Exercise task 1: Reproduce the stretch of the DDoS article from "A standard denial-of-service" through "the intended users." word for word.

Source extract:

+-------+

CISA, the FBI, and MS-ISAC offered several response procedures that federal and private agencies should take to prevent and remediate a DDoS attack.

The Cybersecurity and Infrastructure Security Agency (CISA), alongside the Federal Bureau of Investigation (FBI) and the Multi-State Information Sharing and Analysis Center (MS-ISAC), released a joint guide containing recommended procedures to reduce the likelihood and impact of distributed denial-of-service (DDoS) incidences.

A standard denial-of-service (DoS) is a type of cyberattack that occurs when threat actors exhaust a system’s network server, making the system unavailable to the intended users.

DDoS attacks have increased in popularity as more IoT devices come online. IoT devices often have shaky IT security postures, and attackers can easily compromise them.

+-------+

Exercise task 2: Please render the stretch of the entries from the line containing "family: Alismataceae" through the end of the entries as a JSON list of strings, with one string per line. Skip blank lines and leave the pictures out.

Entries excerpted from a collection
+-------+

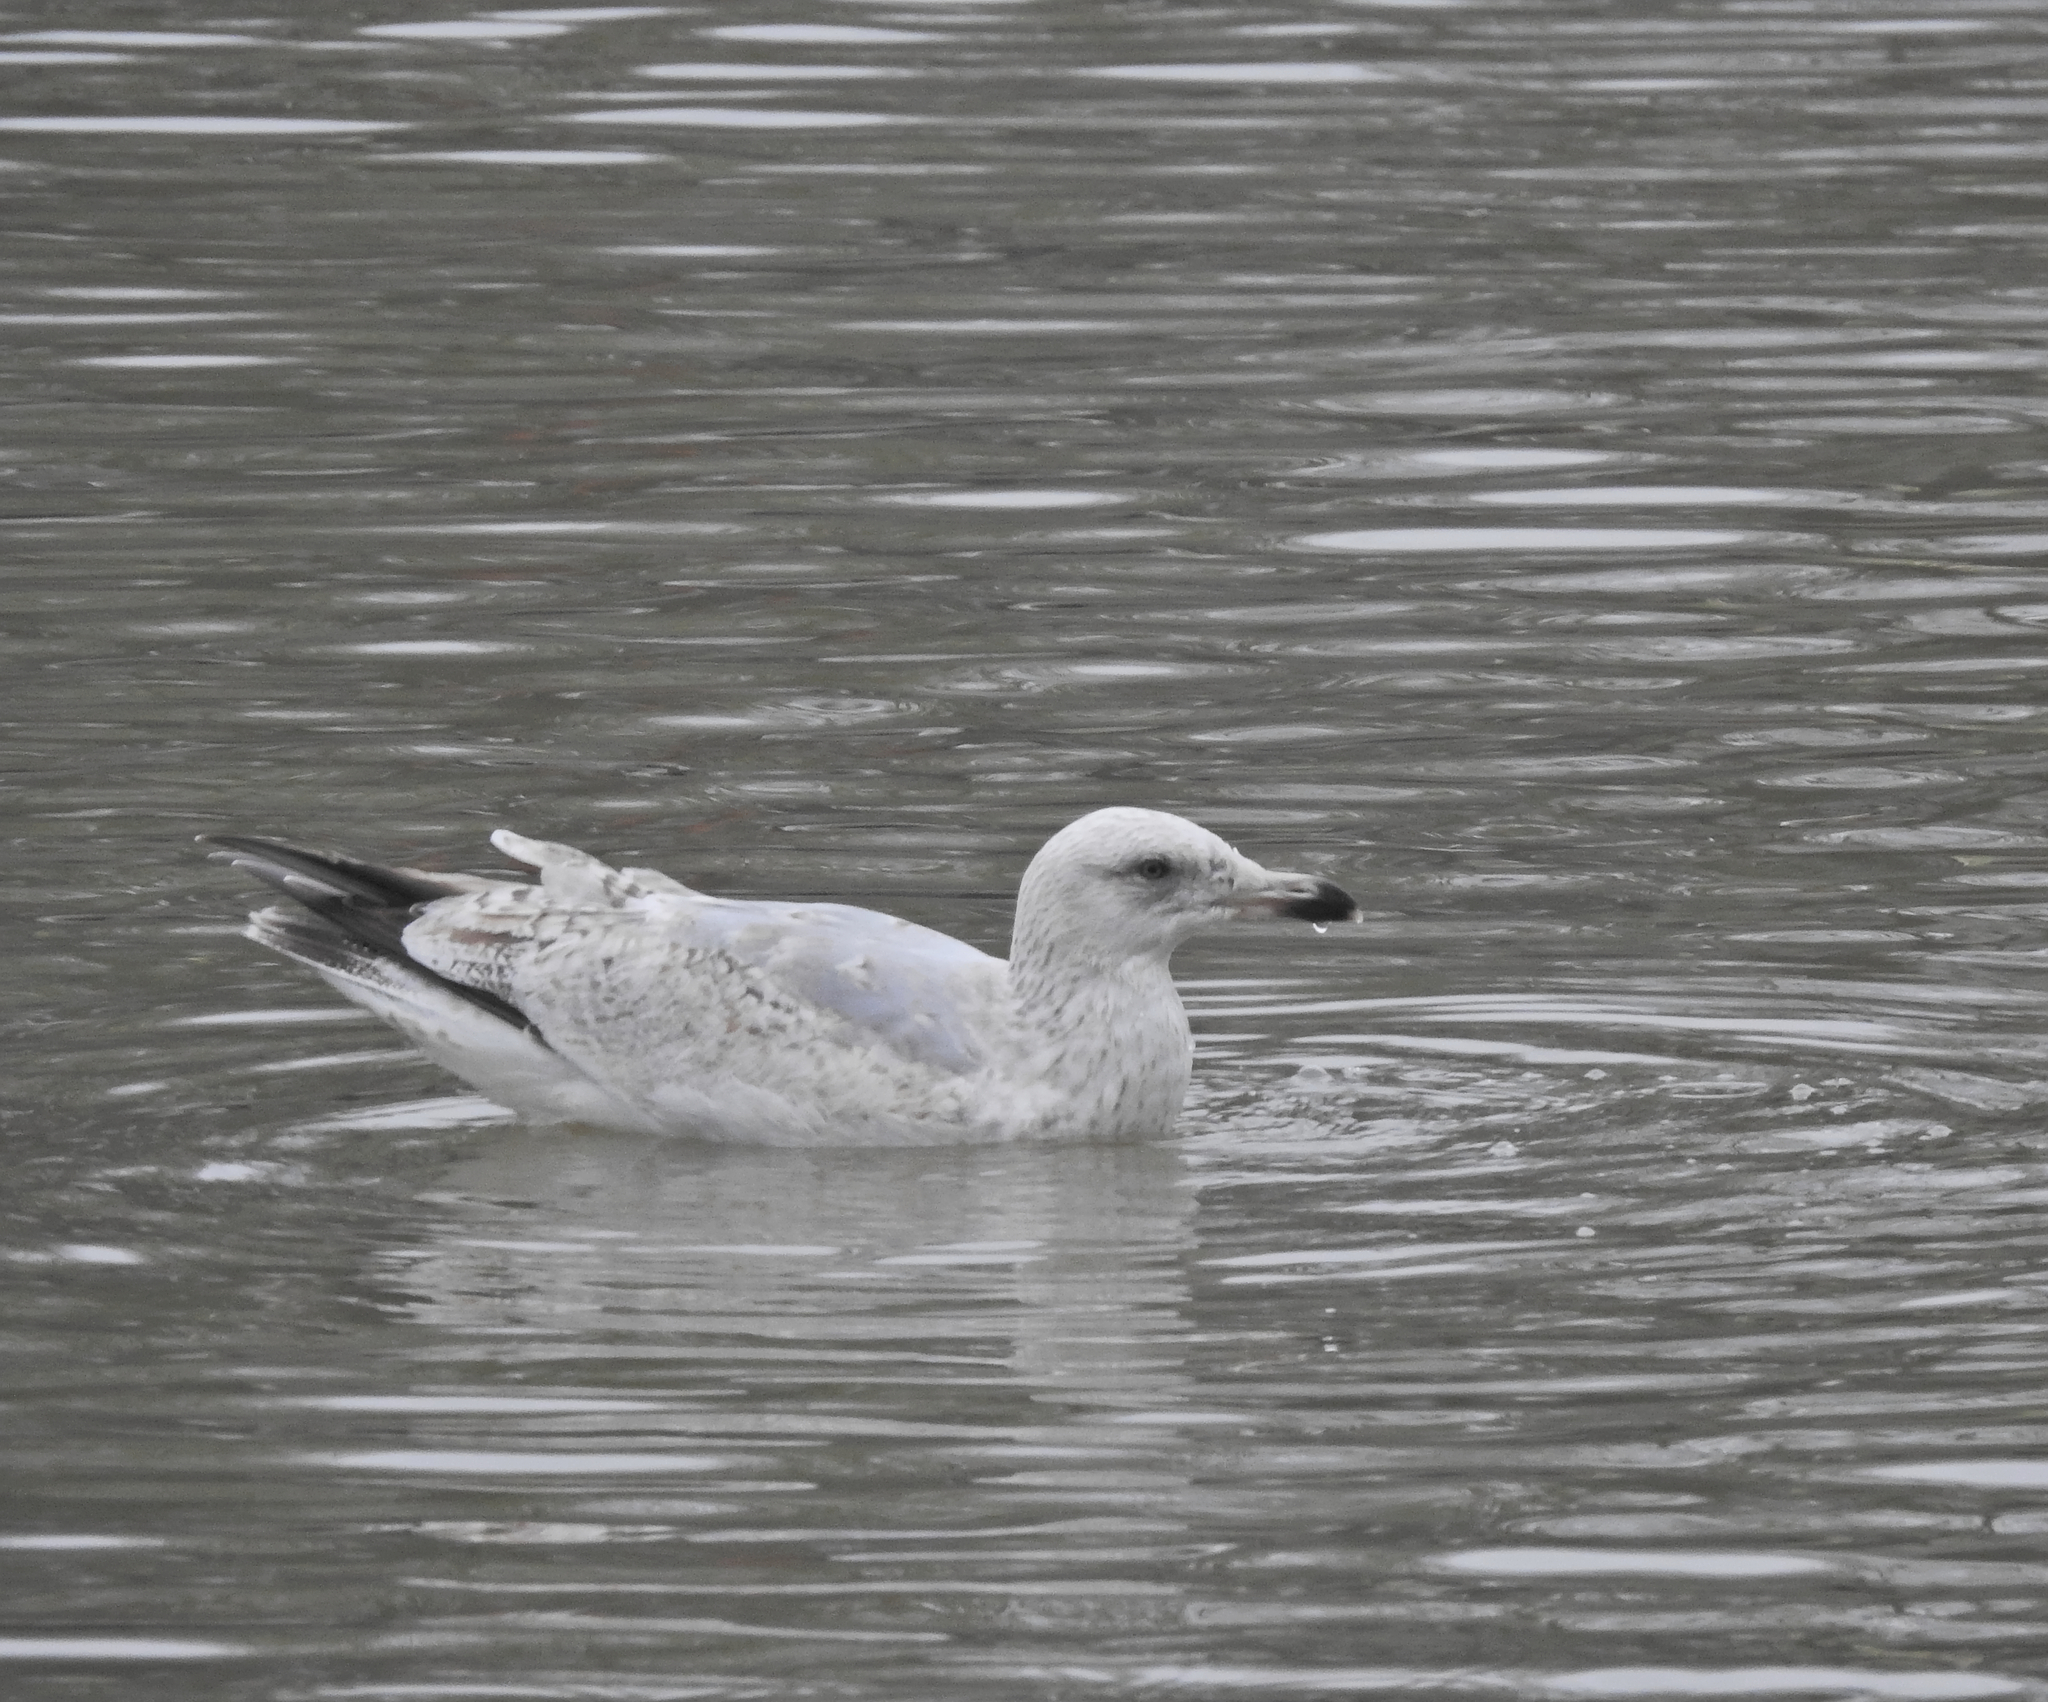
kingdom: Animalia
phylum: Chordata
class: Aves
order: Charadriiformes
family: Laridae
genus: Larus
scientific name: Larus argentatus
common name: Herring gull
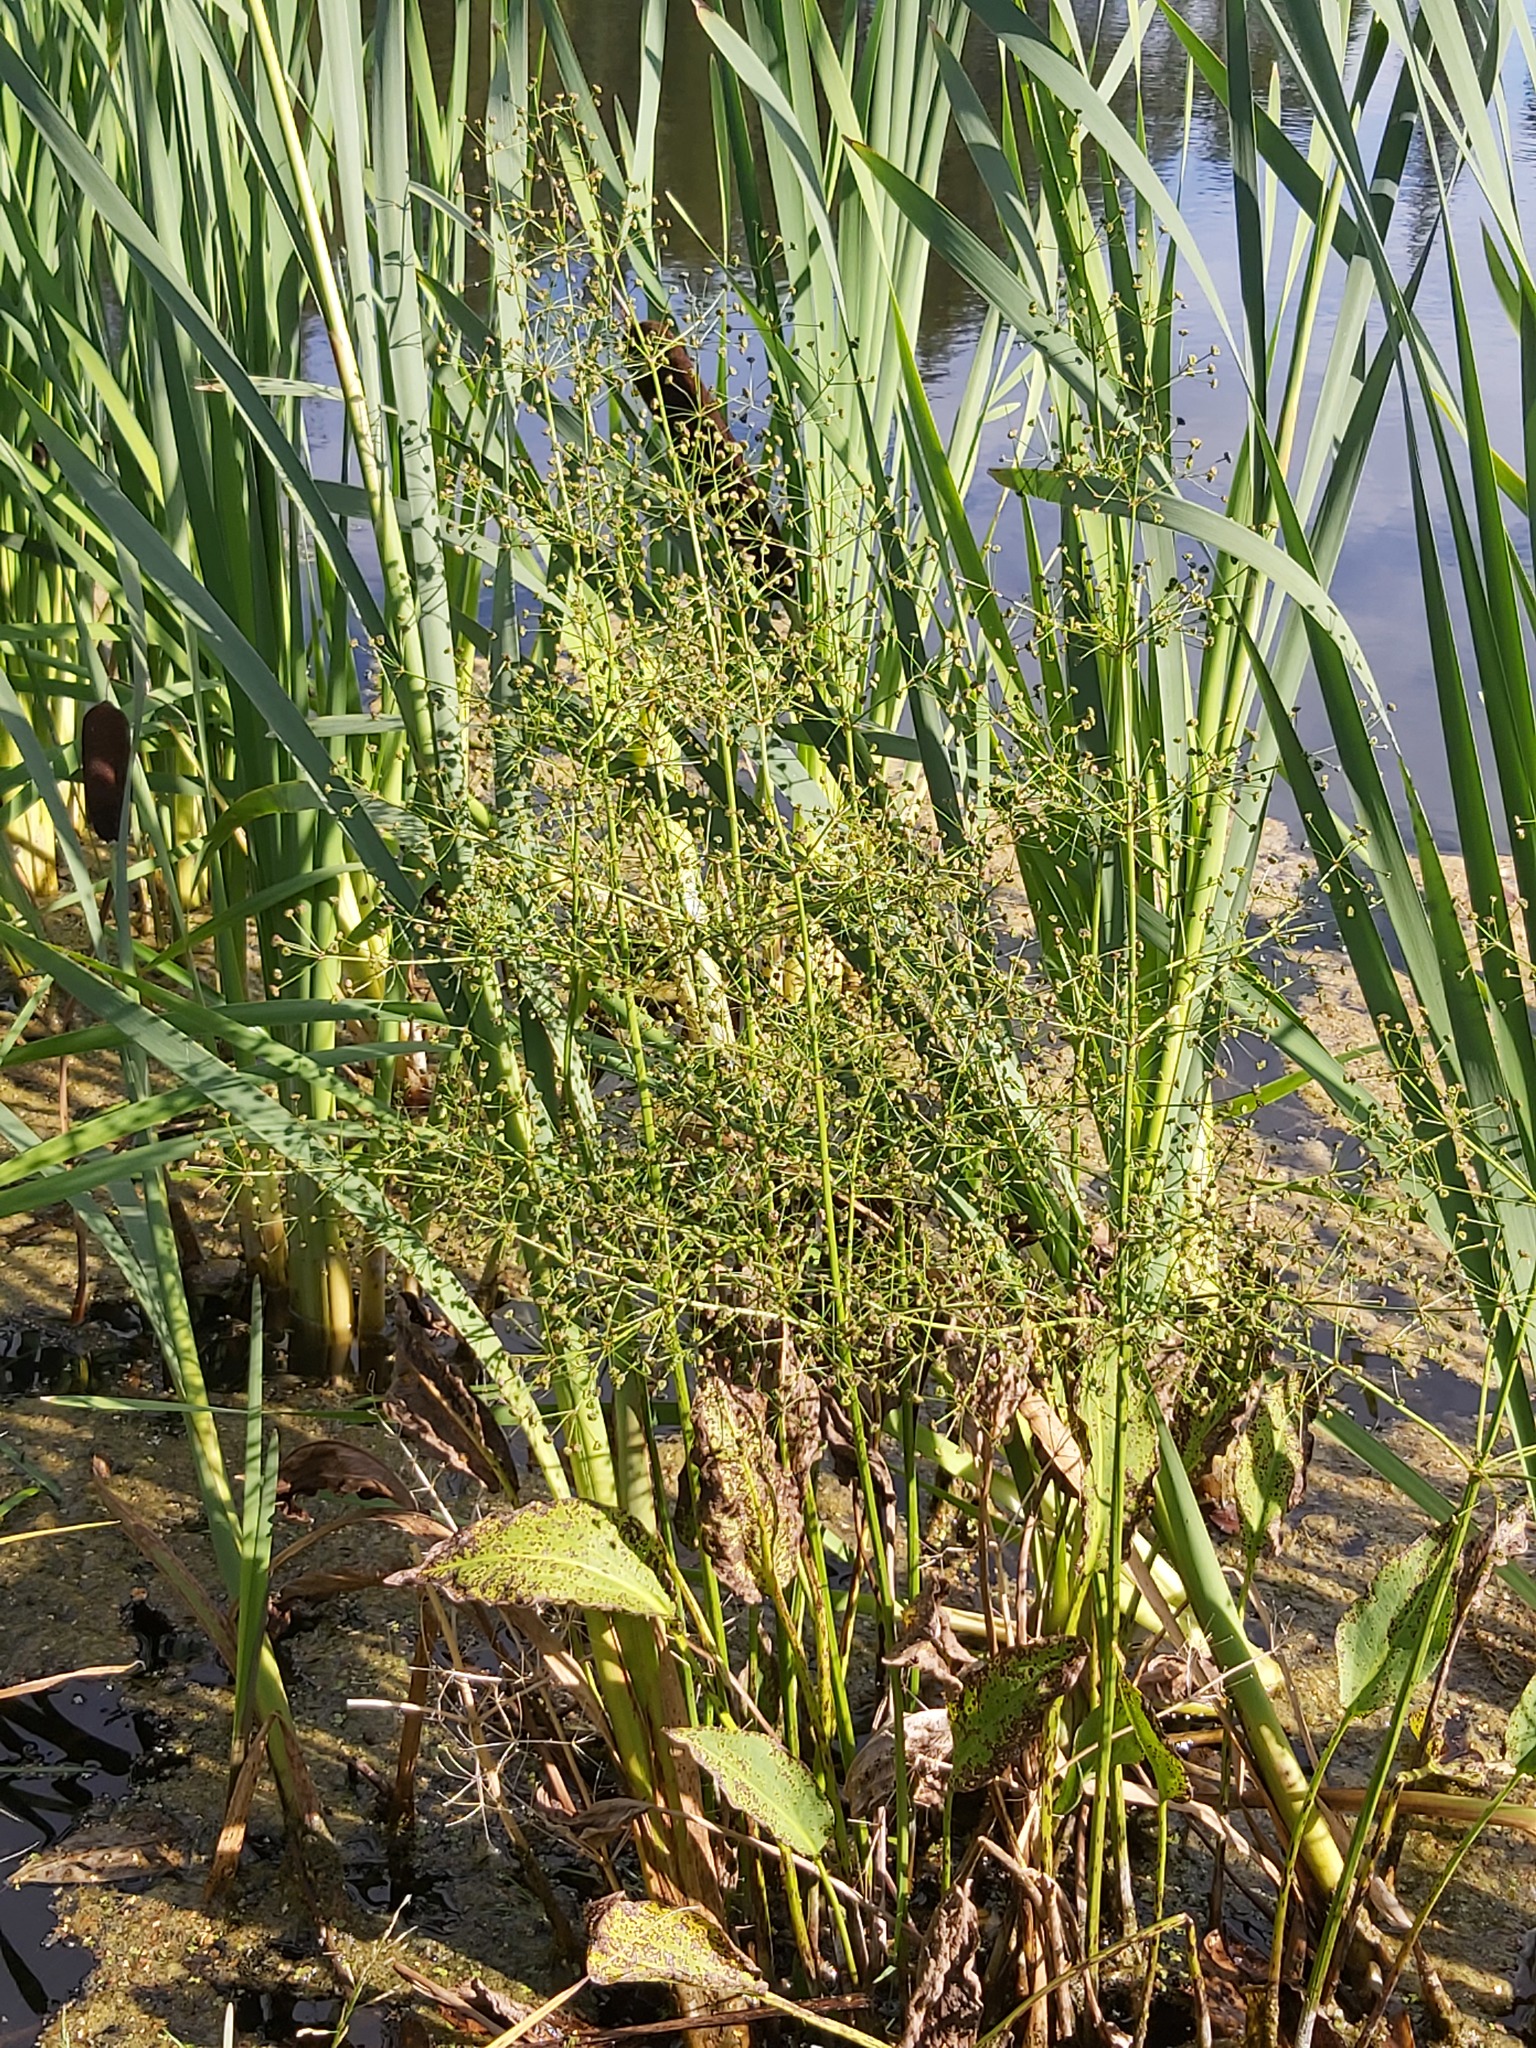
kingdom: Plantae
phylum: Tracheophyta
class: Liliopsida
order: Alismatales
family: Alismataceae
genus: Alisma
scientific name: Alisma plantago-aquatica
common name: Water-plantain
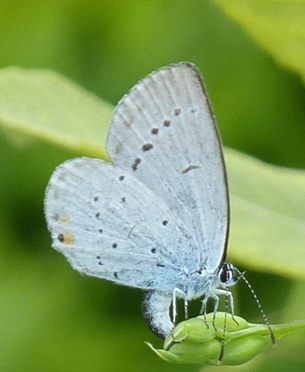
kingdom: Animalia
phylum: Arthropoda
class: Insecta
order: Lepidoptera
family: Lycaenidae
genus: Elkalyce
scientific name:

+-------+

Written answer 1:
A standard denial-of-service (DoS) is a type of cyberattack that occurs when threat actors exhaust a system’s network server, making the system unavailable to the intended users.

Written answer 2:
[
  "family: Alismataceae",
  "genus: Alisma",
  "scientific name: Alisma plantago-aquatica",
  "common name: Water-plantain",
  "kingdom: Animalia",
  "phylum: Arthropoda",
  "class: Insecta",
  "order: Lepidoptera",
  "family: Lycaenidae",
  "genus: Elkalyce",
  "scientific name:"
]